[Start of section]

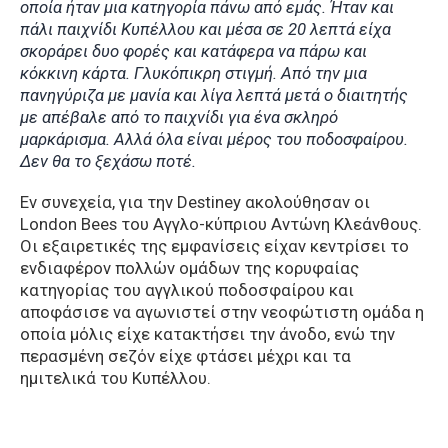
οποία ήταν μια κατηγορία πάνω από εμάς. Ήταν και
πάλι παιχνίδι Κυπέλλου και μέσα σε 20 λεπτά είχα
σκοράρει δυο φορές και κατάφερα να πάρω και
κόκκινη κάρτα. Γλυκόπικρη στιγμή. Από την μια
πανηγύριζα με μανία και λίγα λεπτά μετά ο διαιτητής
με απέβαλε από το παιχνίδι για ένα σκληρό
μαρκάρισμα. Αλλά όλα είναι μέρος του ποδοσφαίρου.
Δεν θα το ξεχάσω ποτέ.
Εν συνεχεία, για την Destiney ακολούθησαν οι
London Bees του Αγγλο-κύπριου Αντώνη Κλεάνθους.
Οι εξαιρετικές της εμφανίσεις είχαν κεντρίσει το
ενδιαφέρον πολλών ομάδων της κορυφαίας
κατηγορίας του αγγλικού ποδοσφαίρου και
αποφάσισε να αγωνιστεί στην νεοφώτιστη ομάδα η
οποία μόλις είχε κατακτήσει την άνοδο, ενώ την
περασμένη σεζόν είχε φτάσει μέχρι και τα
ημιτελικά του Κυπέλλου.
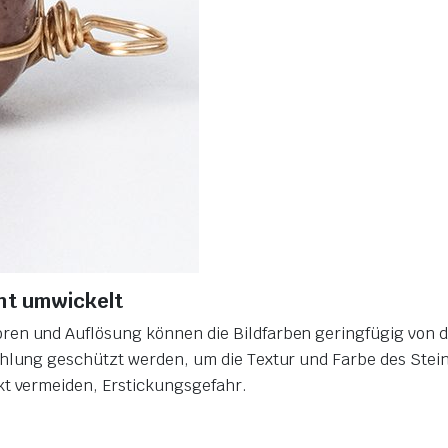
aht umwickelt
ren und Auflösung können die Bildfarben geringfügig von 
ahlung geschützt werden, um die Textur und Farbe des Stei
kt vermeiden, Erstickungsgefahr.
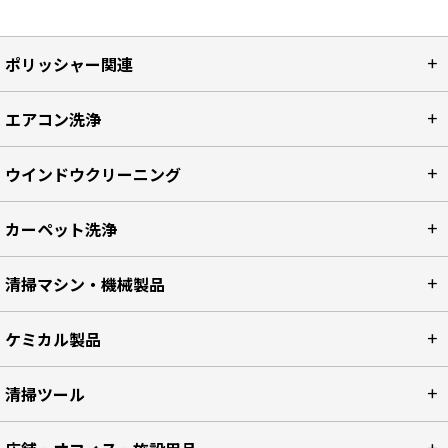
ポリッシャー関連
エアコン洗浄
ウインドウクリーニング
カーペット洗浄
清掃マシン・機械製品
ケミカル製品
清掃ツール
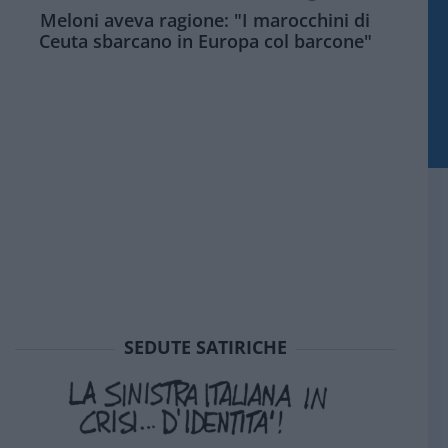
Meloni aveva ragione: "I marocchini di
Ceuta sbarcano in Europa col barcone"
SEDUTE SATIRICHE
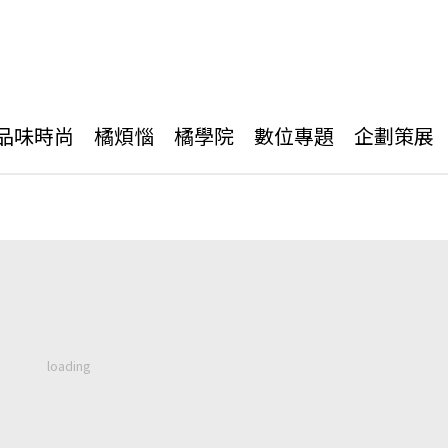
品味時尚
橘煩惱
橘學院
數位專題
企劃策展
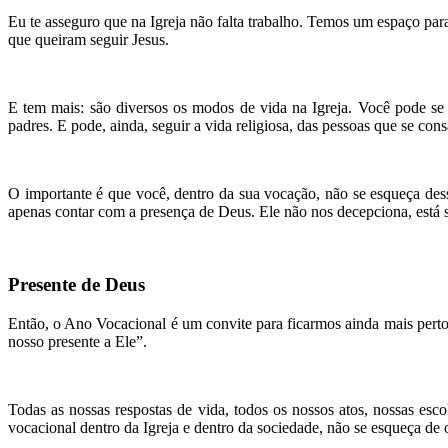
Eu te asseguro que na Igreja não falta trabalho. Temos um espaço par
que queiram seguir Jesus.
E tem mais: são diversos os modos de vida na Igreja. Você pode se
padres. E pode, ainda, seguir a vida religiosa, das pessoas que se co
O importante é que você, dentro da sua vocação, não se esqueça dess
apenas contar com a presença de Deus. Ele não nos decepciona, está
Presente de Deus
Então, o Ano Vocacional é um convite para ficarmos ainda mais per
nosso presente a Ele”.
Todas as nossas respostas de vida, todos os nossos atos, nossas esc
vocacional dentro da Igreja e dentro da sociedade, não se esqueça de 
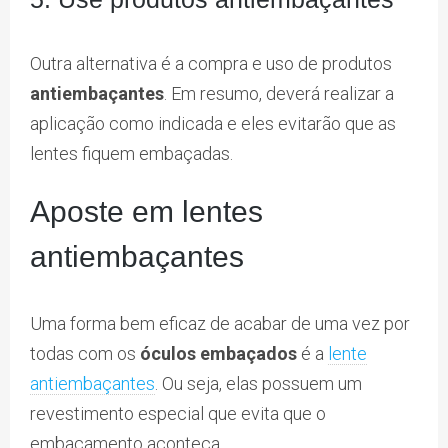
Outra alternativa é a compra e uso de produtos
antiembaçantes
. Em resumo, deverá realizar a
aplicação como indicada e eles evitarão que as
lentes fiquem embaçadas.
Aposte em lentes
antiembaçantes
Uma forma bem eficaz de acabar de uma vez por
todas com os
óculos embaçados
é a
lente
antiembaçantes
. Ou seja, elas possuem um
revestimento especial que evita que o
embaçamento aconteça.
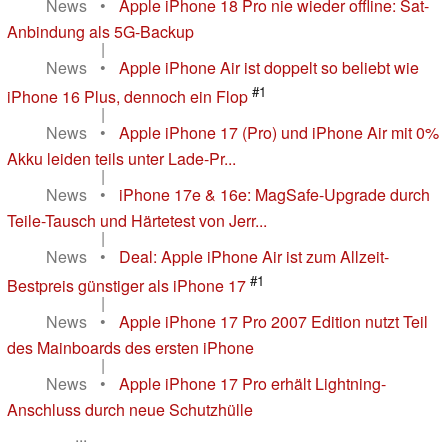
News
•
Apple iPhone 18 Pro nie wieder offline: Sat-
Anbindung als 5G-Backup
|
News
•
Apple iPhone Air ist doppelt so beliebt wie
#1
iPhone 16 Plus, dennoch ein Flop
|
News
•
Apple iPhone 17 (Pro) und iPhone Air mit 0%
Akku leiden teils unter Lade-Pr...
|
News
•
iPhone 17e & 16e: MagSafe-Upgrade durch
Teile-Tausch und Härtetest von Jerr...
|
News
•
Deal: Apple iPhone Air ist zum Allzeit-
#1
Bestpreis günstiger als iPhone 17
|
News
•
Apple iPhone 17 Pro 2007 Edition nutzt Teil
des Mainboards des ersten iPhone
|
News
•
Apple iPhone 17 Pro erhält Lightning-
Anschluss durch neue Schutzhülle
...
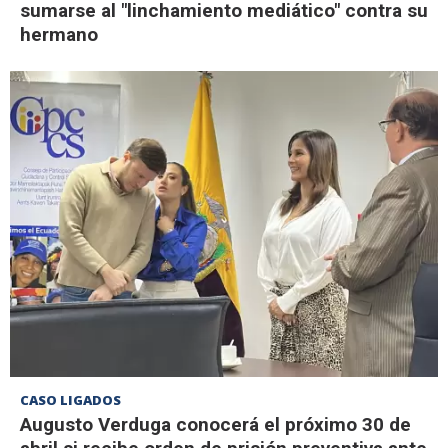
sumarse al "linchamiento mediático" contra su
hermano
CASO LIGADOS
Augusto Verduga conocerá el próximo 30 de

[End of section]

_DESCRIPTION OF THE TASK_:
Each line from the first line of the listing above through the line containing "Δεν θα το ξεχάσω ποτέ." is to be written out exactly, and the pictures are to be left out.

_EXPECTED OUTPUT_:
οποία ήταν μια κατηγορία πάνω από εμάς. Ήταν και
πάλι παιχνίδι Κυπέλλου και μέσα σε 20 λεπτά είχα
σκοράρει δυο φορές και κατάφερα να πάρω και
κόκκινη κάρτα. Γλυκόπικρη στιγμή. Από την μια
πανηγύριζα με μανία και λίγα λεπτά μετά ο διαιτητής
με απέβαλε από το παιχνίδι για ένα σκληρό
μαρκάρισμα. Αλλά όλα είναι μέρος του ποδοσφαίρου.
Δεν θα το ξεχάσω ποτέ.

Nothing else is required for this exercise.